## WHAT THE TASK REQUIRES:
Retype all of the records precisely.

## DATA SHOWN:
****************
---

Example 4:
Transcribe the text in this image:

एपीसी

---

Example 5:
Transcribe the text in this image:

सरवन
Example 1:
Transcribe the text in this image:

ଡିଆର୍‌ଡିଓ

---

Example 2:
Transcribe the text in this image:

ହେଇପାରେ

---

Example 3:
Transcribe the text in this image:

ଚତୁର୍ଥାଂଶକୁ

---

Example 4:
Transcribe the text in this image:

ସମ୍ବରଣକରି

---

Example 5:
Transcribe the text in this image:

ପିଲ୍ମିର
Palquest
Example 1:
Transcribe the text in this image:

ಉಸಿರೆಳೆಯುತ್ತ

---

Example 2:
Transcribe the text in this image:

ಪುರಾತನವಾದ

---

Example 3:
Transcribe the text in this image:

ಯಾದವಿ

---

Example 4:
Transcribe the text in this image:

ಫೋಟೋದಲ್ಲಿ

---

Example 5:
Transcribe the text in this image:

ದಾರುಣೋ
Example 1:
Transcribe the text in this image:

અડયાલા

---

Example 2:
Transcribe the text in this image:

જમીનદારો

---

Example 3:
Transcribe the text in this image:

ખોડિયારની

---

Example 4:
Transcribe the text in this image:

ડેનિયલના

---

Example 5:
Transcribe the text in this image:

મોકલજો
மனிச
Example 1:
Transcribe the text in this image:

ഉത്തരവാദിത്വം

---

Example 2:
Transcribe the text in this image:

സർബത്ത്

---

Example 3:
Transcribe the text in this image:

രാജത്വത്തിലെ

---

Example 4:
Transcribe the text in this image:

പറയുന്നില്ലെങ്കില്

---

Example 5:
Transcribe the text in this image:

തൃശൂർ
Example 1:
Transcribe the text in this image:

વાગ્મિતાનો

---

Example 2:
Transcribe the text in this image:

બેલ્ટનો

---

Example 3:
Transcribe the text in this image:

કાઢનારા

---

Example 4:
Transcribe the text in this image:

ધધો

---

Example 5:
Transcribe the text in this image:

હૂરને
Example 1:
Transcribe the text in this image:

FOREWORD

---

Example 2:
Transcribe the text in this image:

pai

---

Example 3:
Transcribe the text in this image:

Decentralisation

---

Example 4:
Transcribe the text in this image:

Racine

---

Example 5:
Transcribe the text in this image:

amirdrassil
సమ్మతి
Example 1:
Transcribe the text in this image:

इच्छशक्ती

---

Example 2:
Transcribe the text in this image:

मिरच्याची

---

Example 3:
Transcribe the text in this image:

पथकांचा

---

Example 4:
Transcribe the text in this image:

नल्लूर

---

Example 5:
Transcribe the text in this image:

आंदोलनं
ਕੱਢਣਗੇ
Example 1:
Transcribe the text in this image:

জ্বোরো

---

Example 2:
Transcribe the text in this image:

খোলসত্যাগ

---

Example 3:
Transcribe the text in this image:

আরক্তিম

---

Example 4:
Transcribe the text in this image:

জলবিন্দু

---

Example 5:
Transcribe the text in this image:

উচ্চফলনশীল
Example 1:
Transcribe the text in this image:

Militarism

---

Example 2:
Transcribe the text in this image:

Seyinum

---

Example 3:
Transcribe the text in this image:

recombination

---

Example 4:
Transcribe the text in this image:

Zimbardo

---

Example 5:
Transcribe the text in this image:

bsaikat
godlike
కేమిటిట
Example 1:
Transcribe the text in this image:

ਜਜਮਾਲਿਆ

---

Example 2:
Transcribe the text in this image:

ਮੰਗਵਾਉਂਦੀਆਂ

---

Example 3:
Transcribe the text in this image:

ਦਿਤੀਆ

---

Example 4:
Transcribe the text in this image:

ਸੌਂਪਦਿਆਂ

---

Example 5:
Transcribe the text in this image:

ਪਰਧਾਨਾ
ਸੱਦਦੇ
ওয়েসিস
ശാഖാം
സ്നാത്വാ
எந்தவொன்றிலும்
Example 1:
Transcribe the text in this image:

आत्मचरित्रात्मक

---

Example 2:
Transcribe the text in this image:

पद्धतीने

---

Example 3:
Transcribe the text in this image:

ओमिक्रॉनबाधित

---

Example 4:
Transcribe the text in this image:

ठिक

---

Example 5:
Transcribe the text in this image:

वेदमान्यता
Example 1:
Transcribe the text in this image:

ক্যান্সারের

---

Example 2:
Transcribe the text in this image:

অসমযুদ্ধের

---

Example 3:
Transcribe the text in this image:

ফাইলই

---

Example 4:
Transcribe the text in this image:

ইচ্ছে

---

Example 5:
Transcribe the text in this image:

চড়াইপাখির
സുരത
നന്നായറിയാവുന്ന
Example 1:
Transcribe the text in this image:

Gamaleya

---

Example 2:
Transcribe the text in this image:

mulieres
****************
## EXERCISE SOLUTION:
---

Example 4:
Transcribe the text in this image:

एपीसी

---

Example 5:
Transcribe the text in this image:

सरवन
Example 1:
Transcribe the text in this image:

ଡିଆର୍‌ଡିଓ

---

Example 2:
Transcribe the text in this image:

ହେଇପାରେ

---

Example 3:
Transcribe the text in this image:

ଚତୁର୍ଥାଂଶକୁ

---

Example 4:
Transcribe the text in this image:

ସମ୍ବରଣକରି

---

Example 5:
Transcribe the text in this image:

ପିଲ୍ମିର
Palquest
Example 1:
Transcribe the text in this image:

ಉಸಿರೆಳೆಯುತ್ತ

---

Example 2:
Transcribe the text in this image:

ಪುರಾತನವಾದ

---

Example 3:
Transcribe the text in this image:

ಯಾದವಿ

---

Example 4:
Transcribe the text in this image:

ಫೋಟೋದಲ್ಲಿ

---

Example 5:
Transcribe the text in this image:

ದಾರುಣೋ
Example 1:
Transcribe the text in this image:

અડયાલા

---

Example 2:
Transcribe the text in this image:

જમીનદારો

---

Example 3:
Transcribe the text in this image:

ખોડિયારની

---

Example 4:
Transcribe the text in this image:

ડેનિયલના

---

Example 5:
Transcribe the text in this image:

મોકલજો
மனிச
Example 1:
Transcribe the text in this image:

ഉത്തരവാദിത്വം

---

Example 2:
Transcribe the text in this image:

സർബത്ത്

---

Example 3:
Transcribe the text in this image:

രാജത്വത്തിലെ

---

Example 4:
Transcribe the text in this image:

പറയുന്നില്ലെങ്കില്

---

Example 5:
Transcribe the text in this image:

തൃശൂർ
Example 1:
Transcribe the text in this image:

વાગ્મિતાનો

---

Example 2:
Transcribe the text in this image:

બેલ્ટનો

---

Example 3:
Transcribe the text in this image:

કાઢનારા

---

Example 4:
Transcribe the text in this image:

ધધો

---

Example 5:
Transcribe the text in this image:

હૂરને
Example 1:
Transcribe the text in this image:

FOREWORD

---

Example 2:
Transcribe the text in this image:

pai

---

Example 3:
Transcribe the text in this image:

Decentralisation

---

Example 4:
Transcribe the text in this image:

Racine

---

Example 5:
Transcribe the text in this image:

amirdrassil
సమ్మతి
Example 1:
Transcribe the text in this image:

इच्छशक्ती

---

Example 2:
Transcribe the text in this image:

मिरच्याची

---

Example 3:
Transcribe the text in this image:

पथकांचा

---

Example 4:
Transcribe the text in this image:

नल्लूर

---

Example 5:
Transcribe the text in this image:

आंदोलनं
ਕੱਢਣਗੇ
Example 1:
Transcribe the text in this image:

জ্বোরো

---

Example 2:
Transcribe the text in this image:

খোলসত্যাগ

---

Example 3:
Transcribe the text in this image:

আরক্তিম

---

Example 4:
Transcribe the text in this image:

জলবিন্দু

---

Example 5:
Transcribe the text in this image:

উচ্চফলনশীল
Example 1:
Transcribe the text in this image:

Militarism

---

Example 2:
Transcribe the text in this image:

Seyinum

---

Example 3:
Transcribe the text in this image:

recombination

---

Example 4:
Transcribe the text in this image:

Zimbardo

---

Example 5:
Transcribe the text in this image:

bsaikat
godlike
కేమిటిట
Example 1:
Transcribe the text in this image:

ਜਜਮਾਲਿਆ

---

Example 2:
Transcribe the text in this image:

ਮੰਗਵਾਉਂਦੀਆਂ

---

Example 3:
Transcribe the text in this image:

ਦਿਤੀਆ

---

Example 4:
Transcribe the text in this image:

ਸੌਂਪਦਿਆਂ

---

Example 5:
Transcribe the text in this image:

ਪਰਧਾਨਾ
ਸੱਦਦੇ
ওয়েসিস
ശാഖാം
സ്നാത്വാ
எந்தவொன்றிலும்
Example 1:
Transcribe the text in this image:

आत्मचरित्रात्मक

---

Example 2:
Transcribe the text in this image:

पद्धतीने

---

Example 3:
Transcribe the text in this image:

ओमिक्रॉनबाधित

---

Example 4:
Transcribe the text in this image:

ठिक

---

Example 5:
Transcribe the text in this image:

वेदमान्यता
Example 1:
Transcribe the text in this image:

ক্যান্সারের

---

Example 2:
Transcribe the text in this image:

অসমযুদ্ধের

---

Example 3:
Transcribe the text in this image:

ফাইলই

---

Example 4:
Transcribe the text in this image:

ইচ্ছে

---

Example 5:
Transcribe the text in this image:

চড়াইপাখির
സുരത
നന്നായറിയാവുന്ന
Example 1:
Transcribe the text in this image:

Gamaleya

---

Example 2:
Transcribe the text in this image:

mulieres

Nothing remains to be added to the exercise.